Paramore does their best when they’re doing Paramore. This statement is ironic because—on their fourth full-length release—it would seem they needed to shed almost half their weight to make the album they were meant to make. And if you include the recent evidence in the band’s war of words—mainly the first-hand account of Justin and Zac Farro’s departure—you may be inclined to believe Paramore is, quite literally, just vocalist Hayley Williams and doesn’t need a band at all.

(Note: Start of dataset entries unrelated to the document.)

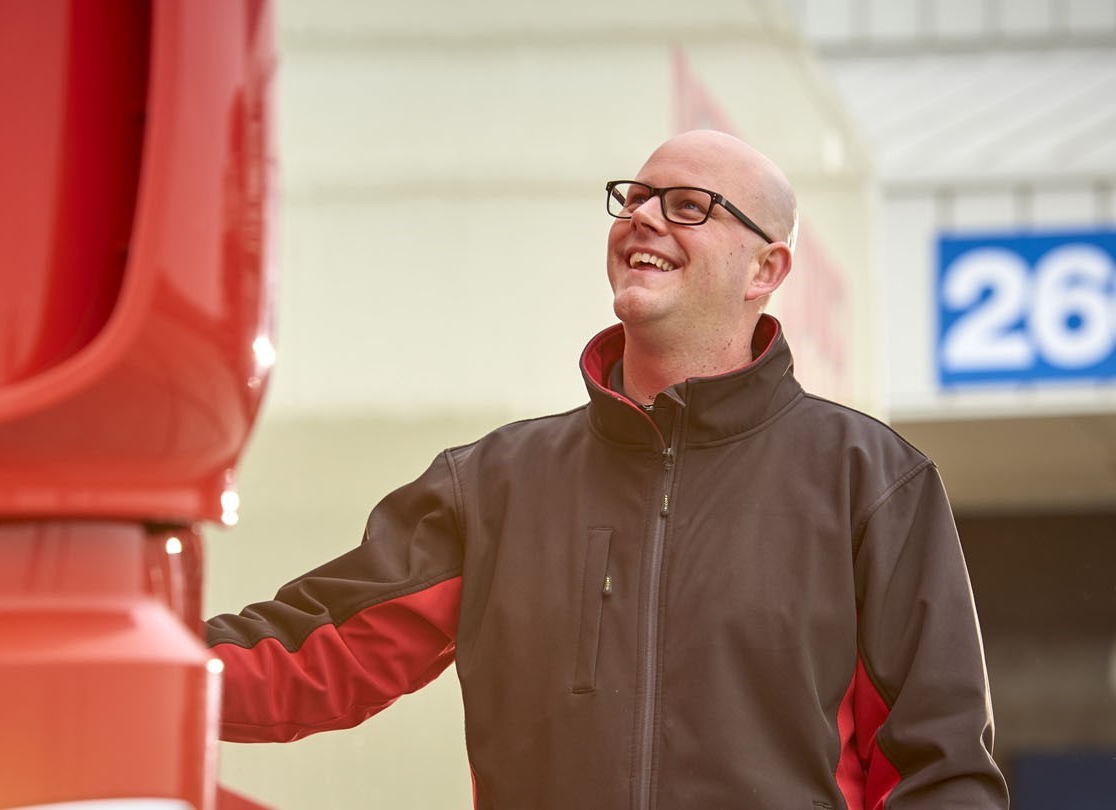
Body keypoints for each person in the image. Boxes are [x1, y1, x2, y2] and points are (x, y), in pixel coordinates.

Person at [206, 130, 1008, 809]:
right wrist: (116, 675)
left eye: (688, 205)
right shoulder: (494, 486)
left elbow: (941, 772)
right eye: (635, 198)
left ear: (765, 272)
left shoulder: (873, 483)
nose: (644, 217)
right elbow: (309, 656)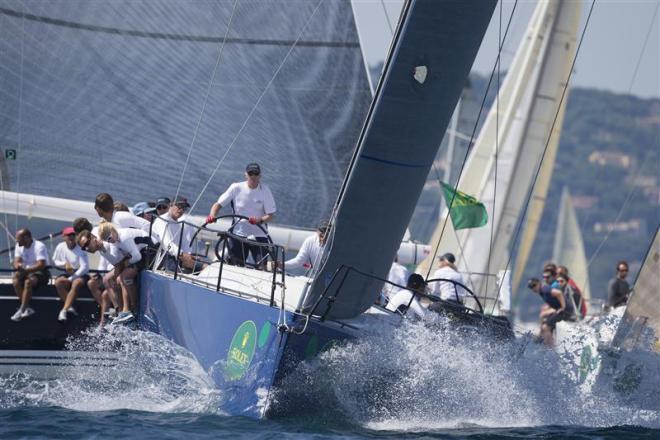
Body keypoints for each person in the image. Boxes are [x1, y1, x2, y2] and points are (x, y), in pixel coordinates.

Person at [206, 163, 276, 268]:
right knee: (235, 266)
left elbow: (270, 215)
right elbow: (218, 205)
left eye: (256, 173)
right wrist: (212, 215)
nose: (253, 176)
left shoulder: (265, 190)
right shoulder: (236, 187)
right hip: (238, 234)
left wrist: (259, 221)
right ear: (246, 174)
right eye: (250, 173)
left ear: (260, 176)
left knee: (262, 267)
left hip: (259, 235)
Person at [77, 224, 147, 325]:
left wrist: (105, 251)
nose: (87, 248)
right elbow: (117, 263)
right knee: (108, 280)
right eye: (84, 248)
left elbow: (119, 262)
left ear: (93, 237)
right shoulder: (101, 248)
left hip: (139, 253)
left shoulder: (106, 243)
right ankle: (120, 311)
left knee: (117, 279)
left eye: (87, 244)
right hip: (129, 258)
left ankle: (131, 311)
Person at [152, 196, 206, 273]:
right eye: (179, 206)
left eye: (184, 207)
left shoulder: (178, 225)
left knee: (206, 267)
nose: (181, 210)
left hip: (175, 257)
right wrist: (182, 255)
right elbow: (168, 244)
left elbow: (184, 245)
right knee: (199, 267)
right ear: (171, 205)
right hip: (161, 258)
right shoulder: (162, 220)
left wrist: (189, 256)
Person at [10, 229, 51, 321]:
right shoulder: (18, 246)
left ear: (26, 238)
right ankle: (27, 308)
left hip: (41, 272)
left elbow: (41, 264)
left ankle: (21, 310)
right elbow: (16, 261)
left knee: (28, 282)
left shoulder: (39, 246)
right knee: (15, 279)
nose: (16, 241)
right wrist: (18, 265)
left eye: (18, 239)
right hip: (26, 270)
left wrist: (27, 270)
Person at [52, 226, 89, 322]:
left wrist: (71, 278)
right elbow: (55, 261)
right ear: (64, 237)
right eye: (69, 235)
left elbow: (84, 267)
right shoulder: (60, 246)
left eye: (73, 235)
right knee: (58, 282)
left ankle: (64, 310)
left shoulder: (81, 248)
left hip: (80, 274)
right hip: (68, 273)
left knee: (76, 283)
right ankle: (70, 306)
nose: (71, 237)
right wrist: (65, 264)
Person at [527, 277, 573, 347]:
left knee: (546, 327)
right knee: (543, 316)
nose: (533, 288)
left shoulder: (545, 290)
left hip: (566, 311)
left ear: (539, 283)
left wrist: (563, 307)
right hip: (560, 310)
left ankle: (551, 347)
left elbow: (559, 293)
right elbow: (553, 300)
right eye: (531, 287)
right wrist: (548, 308)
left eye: (534, 285)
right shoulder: (541, 292)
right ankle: (543, 340)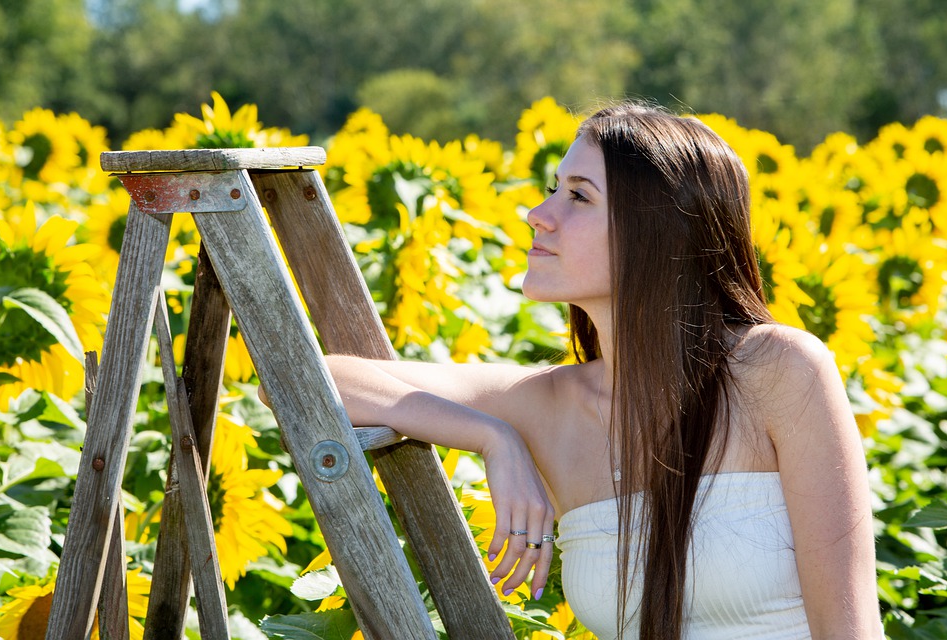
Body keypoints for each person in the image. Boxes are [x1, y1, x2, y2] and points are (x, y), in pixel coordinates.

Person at [293, 103, 884, 638]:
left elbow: (850, 629)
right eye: (554, 189)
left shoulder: (778, 371)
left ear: (658, 230)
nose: (537, 214)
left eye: (578, 196)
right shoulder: (549, 405)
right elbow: (304, 379)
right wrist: (490, 437)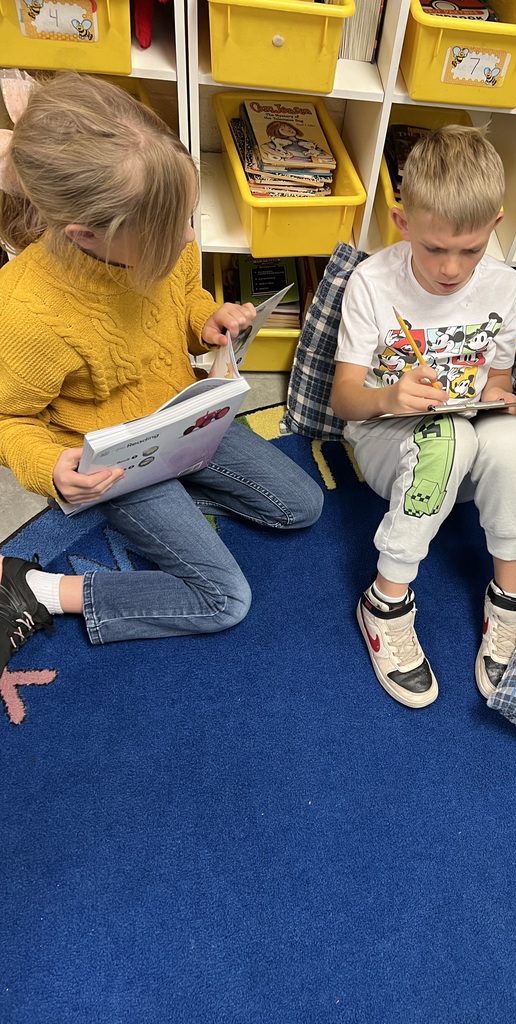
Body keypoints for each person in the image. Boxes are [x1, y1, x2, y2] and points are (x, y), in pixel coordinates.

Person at [0, 72, 323, 677]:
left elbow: (181, 298)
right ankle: (39, 589)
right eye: (167, 235)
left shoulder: (158, 230)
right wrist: (51, 469)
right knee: (224, 598)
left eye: (188, 220)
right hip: (121, 457)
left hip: (185, 413)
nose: (184, 241)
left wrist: (207, 321)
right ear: (86, 236)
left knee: (301, 506)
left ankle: (165, 500)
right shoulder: (25, 312)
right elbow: (7, 417)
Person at [330, 125, 516, 708]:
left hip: (468, 431)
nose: (451, 268)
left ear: (495, 226)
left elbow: (498, 378)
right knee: (447, 437)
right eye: (433, 248)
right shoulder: (372, 282)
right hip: (386, 438)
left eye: (470, 250)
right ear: (401, 223)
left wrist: (502, 397)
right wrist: (391, 397)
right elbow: (344, 400)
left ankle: (510, 597)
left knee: (514, 442)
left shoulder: (506, 285)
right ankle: (385, 600)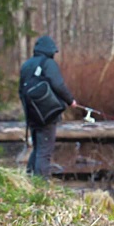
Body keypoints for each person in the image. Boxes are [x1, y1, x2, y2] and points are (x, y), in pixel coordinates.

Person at [19, 35, 77, 180]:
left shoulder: (26, 65)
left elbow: (21, 91)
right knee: (45, 151)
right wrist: (71, 101)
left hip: (31, 113)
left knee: (38, 148)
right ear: (49, 51)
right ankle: (41, 187)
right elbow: (58, 85)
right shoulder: (48, 64)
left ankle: (29, 180)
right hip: (48, 114)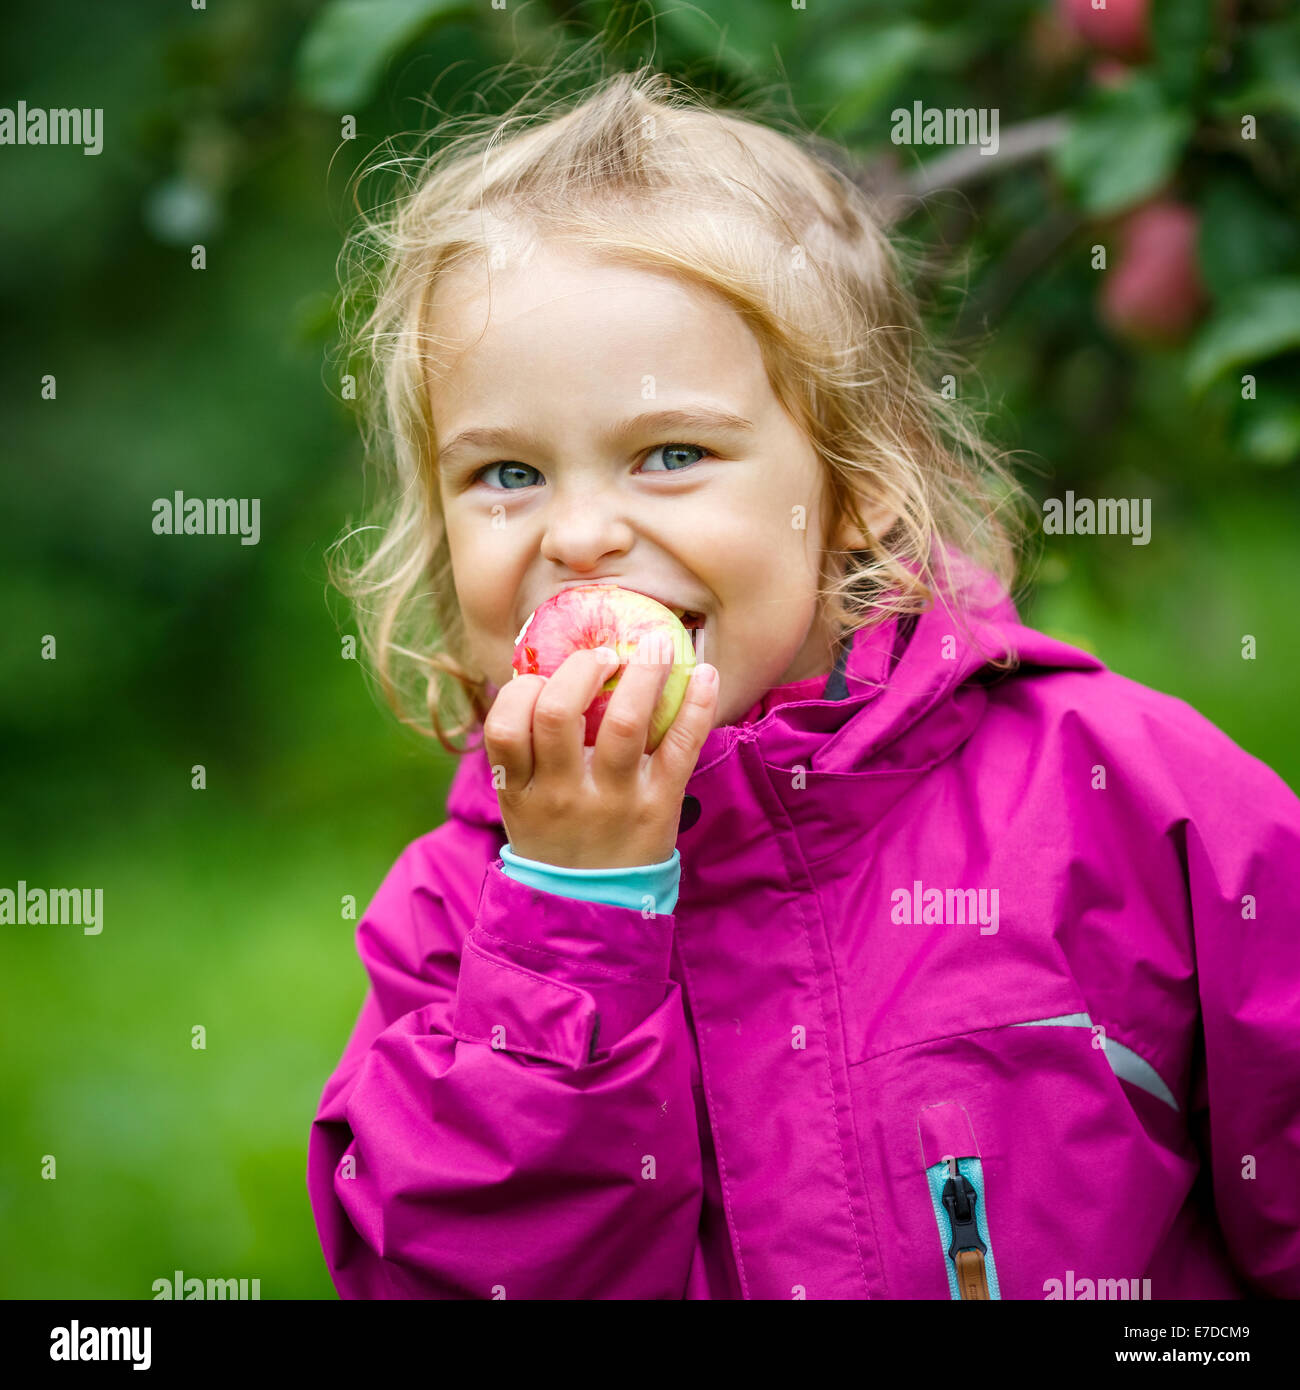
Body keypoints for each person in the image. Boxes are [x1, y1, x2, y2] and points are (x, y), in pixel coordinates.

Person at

Williams (and bandmates guitarist Taylor York and bassist Jeremy Davis) announced the departure of the Farros on their website with the distinct implication that the brothers’ hearts weren’t into it. If you flip the coin, the Farros were standing there saying the band was just a puppet for Williams’ master plan—she is, after all, the only one in the band signed to a major label.
It’s sad the Farro brothers left, but it almost always happens when the weight of a band (even just in perception) is carried by a sole individual—just ask Beyoncé or Justin Timberlake. And if Paramore and the remaining band can write an album like this self-titled one, it may be more of an implication that in order for the band to grow, Williams had to take over anyway. The attrition may have been necessary, sad or not, we all benefited in the fallout.
According to the powers that be, Paramore’s first single “Now” is a song that’s a little more reminiscent of the conventional Paramore sound. “There’s a time and a place to die,” Williams sings, “but this ain’t it.” On the heels of the band’s real life drama, it becomes more than just a lyric; it flirts with being an anthem. Messy guitars and screams echo in the backdrop. It feels a lot like Paramore grown up, like when you see your cousin for the first time after five years and he’s drinking a beer. Follow that jam up with the hook, “Some of us have to grow up sometimes” from the song “Grow Up,” and Williams might as well be on her own crusade of emotional release.
But who knows? Williams is a lover, and the lyrics could be about anything, right? Heck, their second single, “Still Into You,” is a pop-modern-love song and, as the title implies, is a heavy dose of never-leave-your-side, the opposite of crawling back from death.
The best song on the album, “Ain’t It Fun,” is almost a perfect pop song, peppered with sing-a-longs; a gospel effort on the bridge and closing; upbeat, staccato guitar riffs; and snarky lyricism. Truly a complete song.
If Williams grows up anymore—whether it be solo or with anyone else—let’s hope there’s more of this to come. Growing up may be hard to do, but thankfully Paramore’s older now.